# [What is being asked]
Please keep the images out and set down the data exactly as given.

□ □ □ □

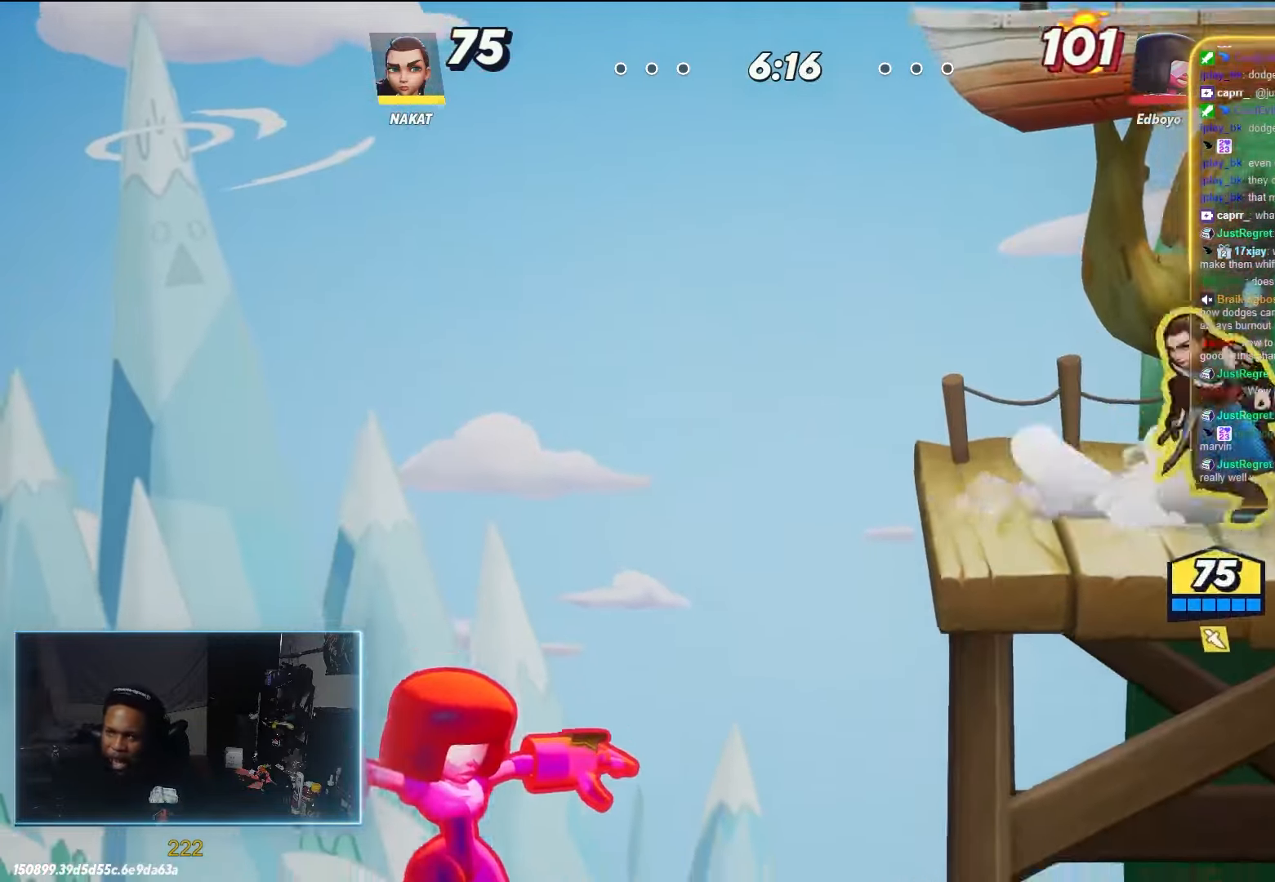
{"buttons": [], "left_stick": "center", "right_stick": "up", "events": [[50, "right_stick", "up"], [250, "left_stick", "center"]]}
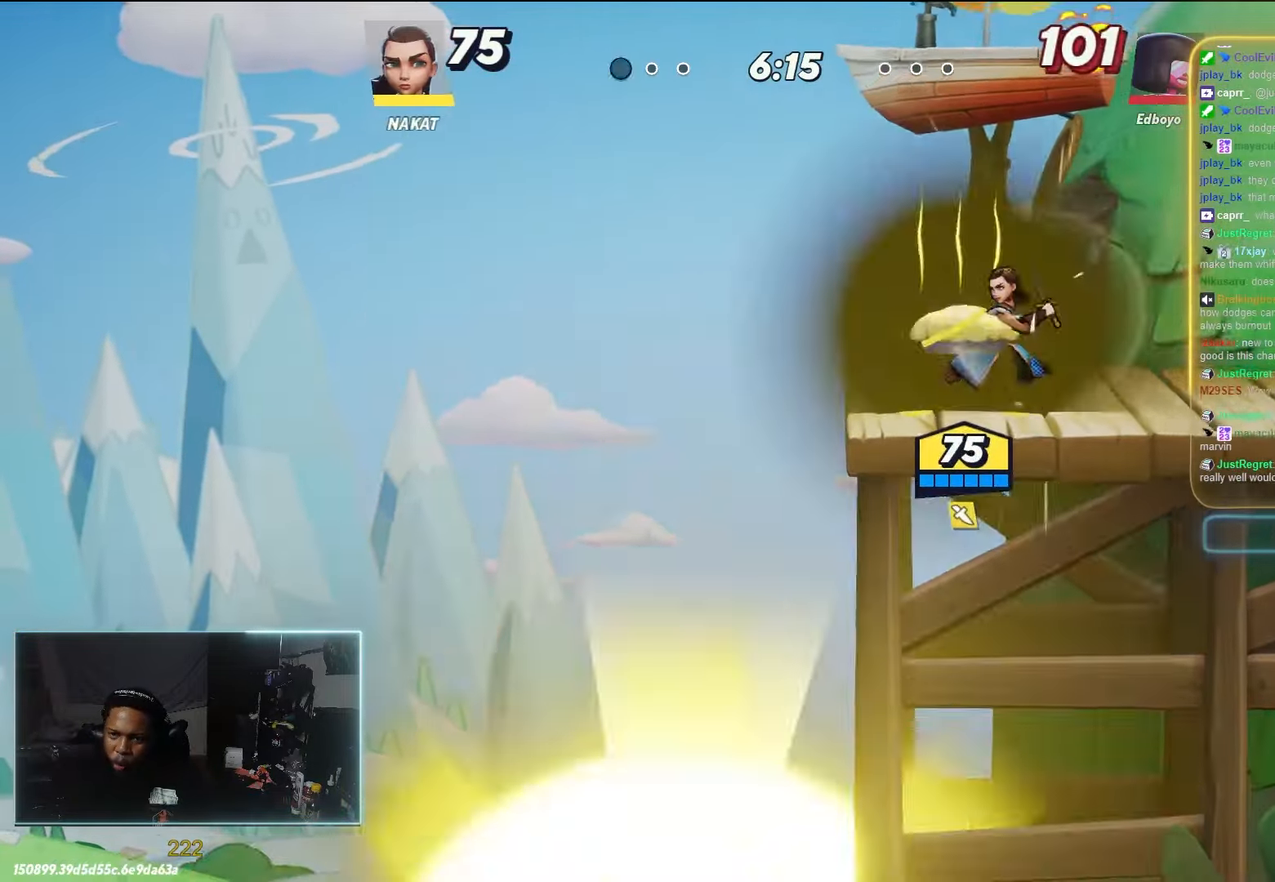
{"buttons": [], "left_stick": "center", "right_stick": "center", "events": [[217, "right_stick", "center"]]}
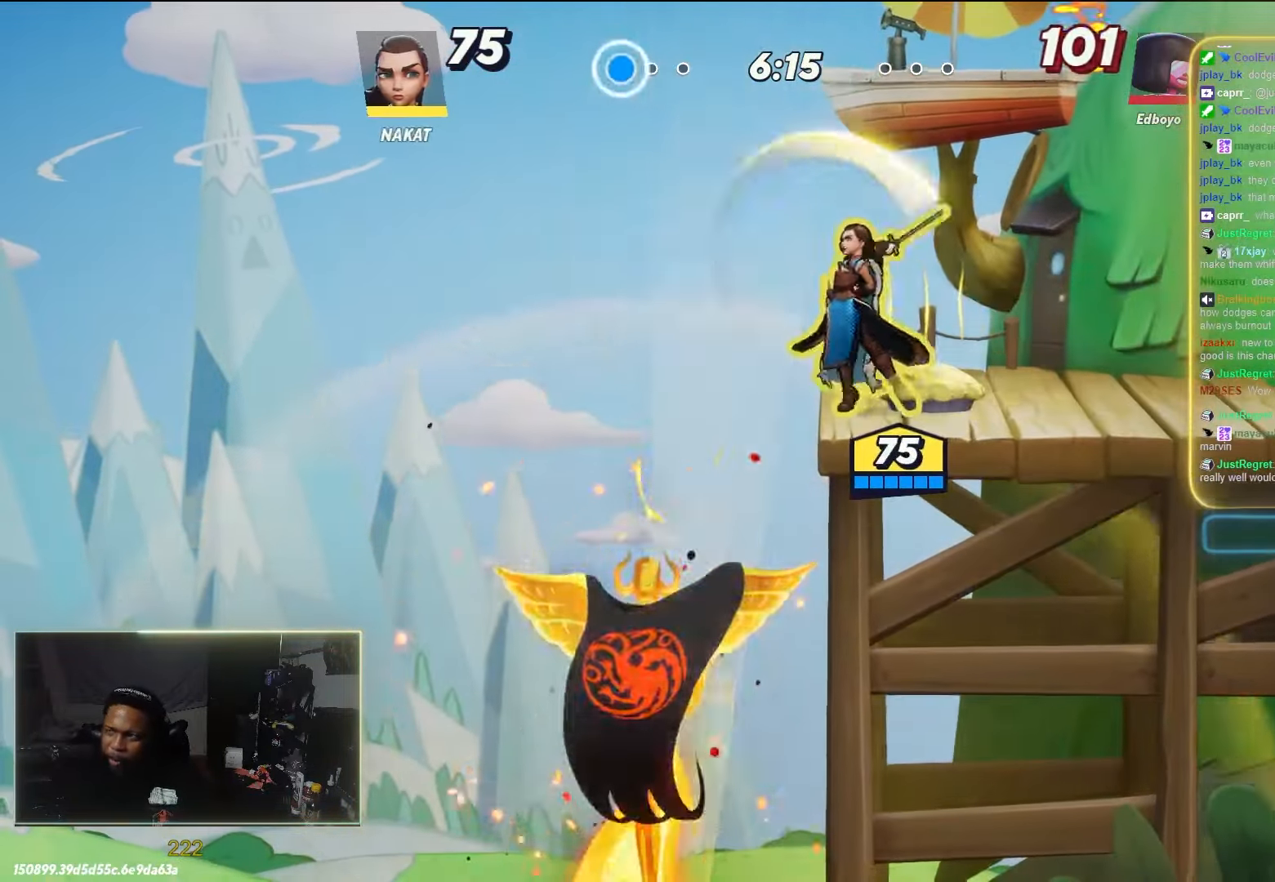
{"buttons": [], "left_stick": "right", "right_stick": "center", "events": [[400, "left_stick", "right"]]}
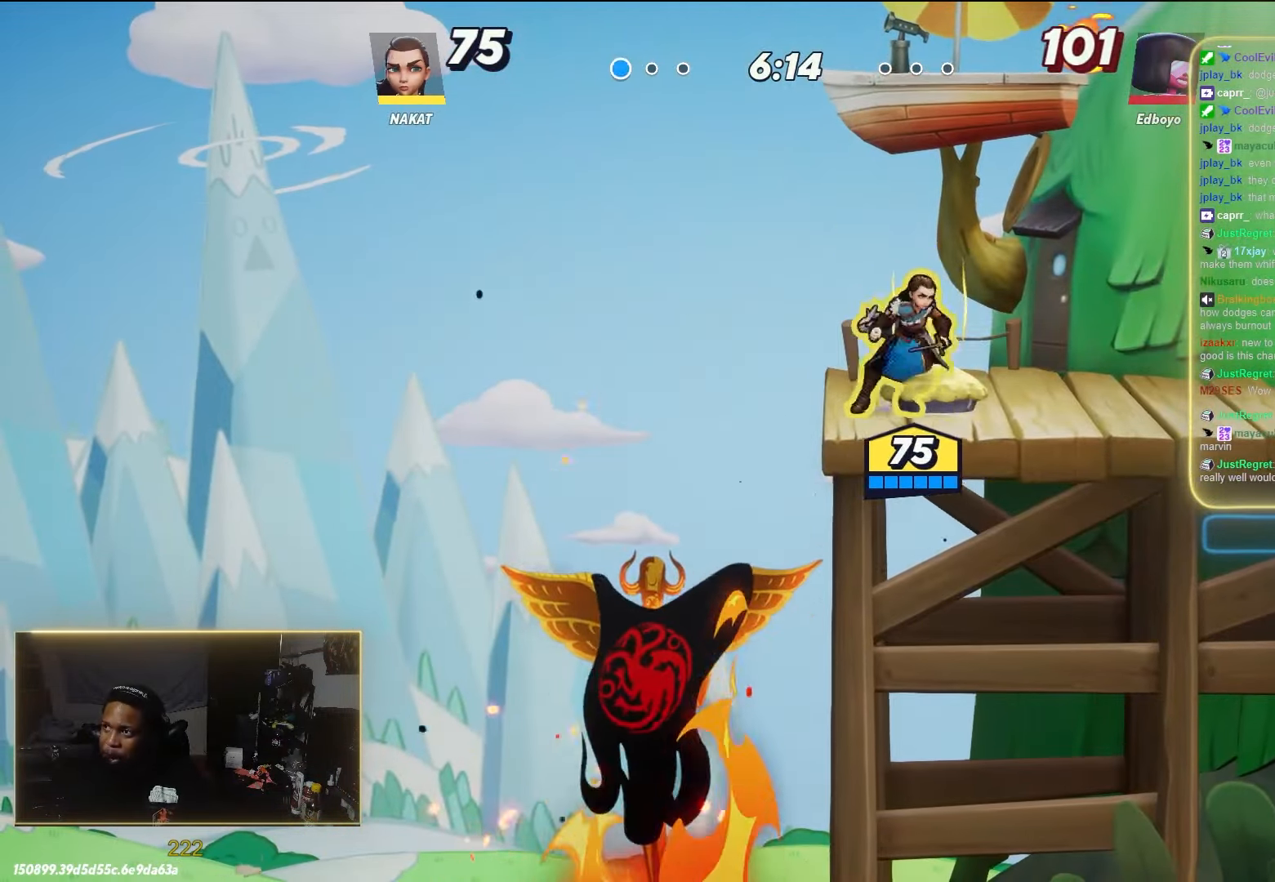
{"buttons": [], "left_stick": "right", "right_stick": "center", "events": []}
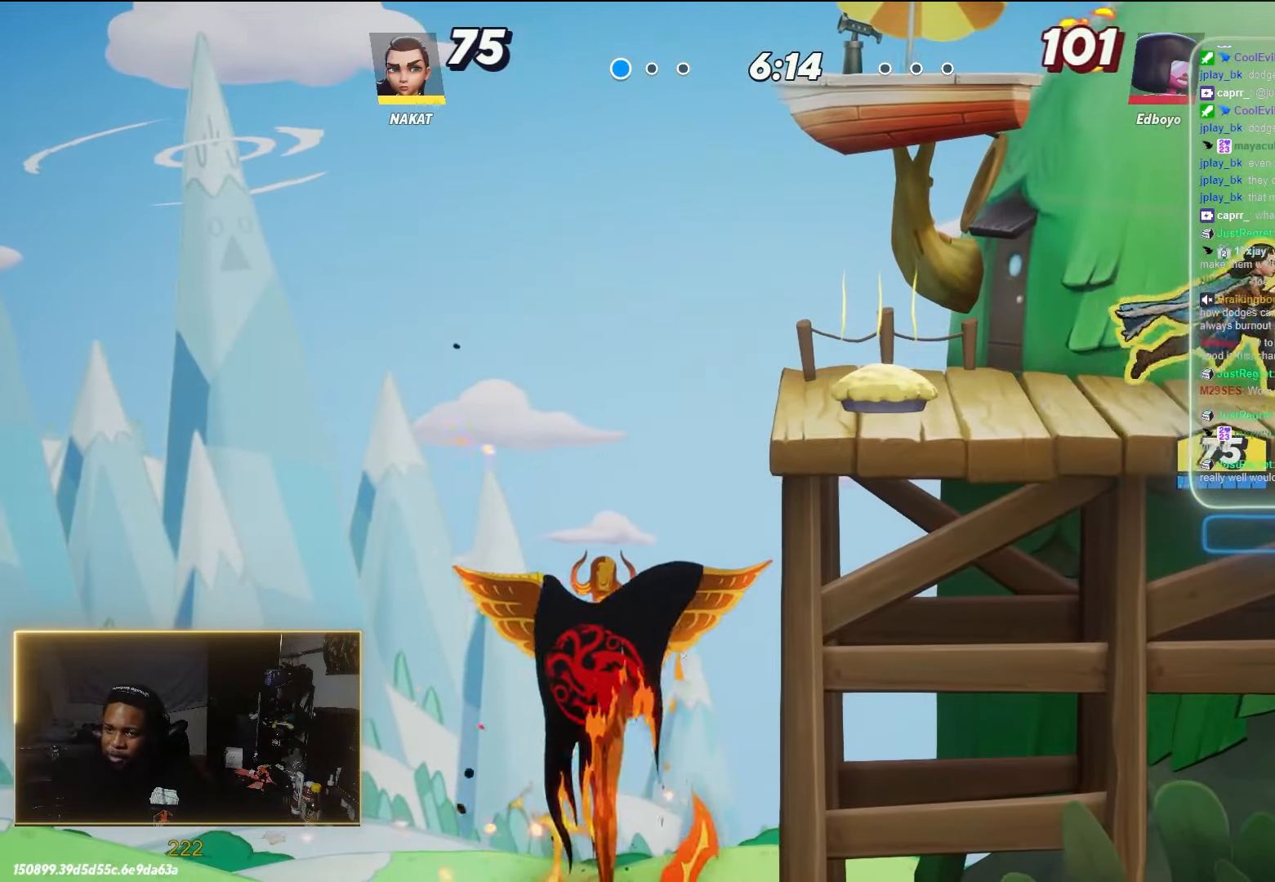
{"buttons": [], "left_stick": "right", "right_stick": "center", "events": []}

□ □ □ □

# [Response area]
{"buttons": [], "left_stick": "center", "right_stick": "up", "events": [[50, "right_stick", "up"], [250, "left_stick", "center"]]}
{"buttons": [], "left_stick": "center", "right_stick": "center", "events": [[217, "right_stick", "center"]]}
{"buttons": [], "left_stick": "right", "right_stick": "center", "events": [[400, "left_stick", "right"]]}
{"buttons": [], "left_stick": "right", "right_stick": "center", "events": []}
{"buttons": [], "left_stick": "right", "right_stick": "center", "events": []}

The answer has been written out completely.